This invention relates to image processing, specifically improving image quality in display systems by adjusting current duties based on pixel information. The problem addressed is uneven brightness or contrast in displayed images due to variations in black pixel values across different regions. The apparatus includes a processor that analyzes pixel information from multiple image regions to determine the degree of dispersion of black pixel values. The processor then calculates a gain value for each current duty based on the ratio of pixels and the dispersion of black pixel values. This adjustment ensures consistent brightness and contrast by compensating for variations in black pixel distribution. The apparatus may also include a memory for storing pixel information and a display driver for applying the adjusted current duties to the display. The invention aims to enhance visual quality by dynamically optimizing current duties in response to pixel data, particularly in regions with significant black pixel dispersion. This approach is useful in high-resolution displays where uniform brightness is critical.
7. The apparatus as claimed in claim 6 , wherein when the degree of dispersion of the black pixel value is higher than a predetermined degree of dispersion, the processor is configured to adjust a difference of the plurality of current duties to be lower than a predetermined threshold value.
This invention relates to image processing systems that adjust display parameters to improve visual quality. The problem addressed is the uneven distribution of black pixel values in displayed images, which can cause visual artifacts such as flickering or uneven brightness.

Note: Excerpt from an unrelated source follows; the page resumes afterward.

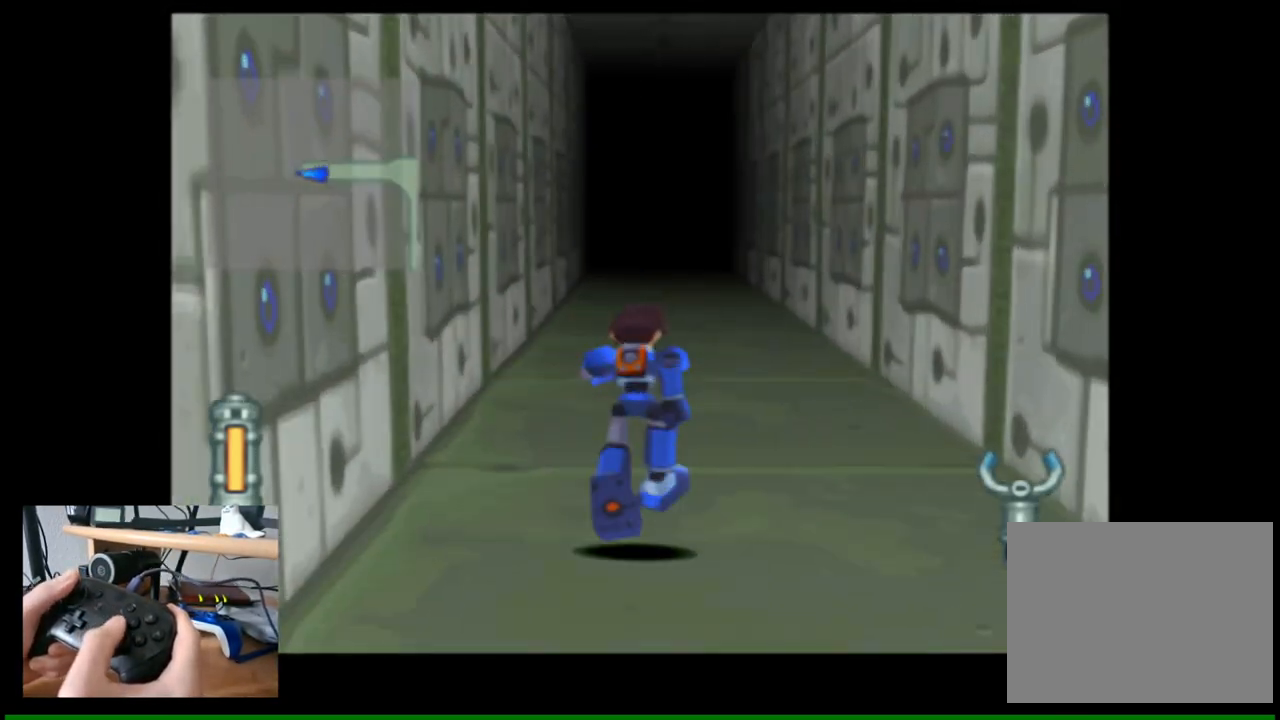
{"buttons": [], "left_stick": "up", "right_stick": "center", "events": []}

The apparatus includes a processor that analyzes the degree of dispersion of black pixel values in an image. If the dispersion exceeds a predetermined threshold, the processor modifies the duty cycles of multiple current signals to reduce the difference between them, ensuring more uniform current distribution. This adjustment prevents excessive variation in pixel brightness, enhancing display stability and visual consistency. The system dynamically adapts to varying image content, maintaining optimal display performance without manual intervention. The invention is particularly useful in high-resolution displays where pixel uniformity is critical.
8. The apparatus as claimed in claim 6 , wherein when the degree of dispersion of the black pixel value is lower than a predetermined degree of dispersion, the processor is configured to acquire a gain value of each of the plurality of current duties based on the pixel information on the respective image regions.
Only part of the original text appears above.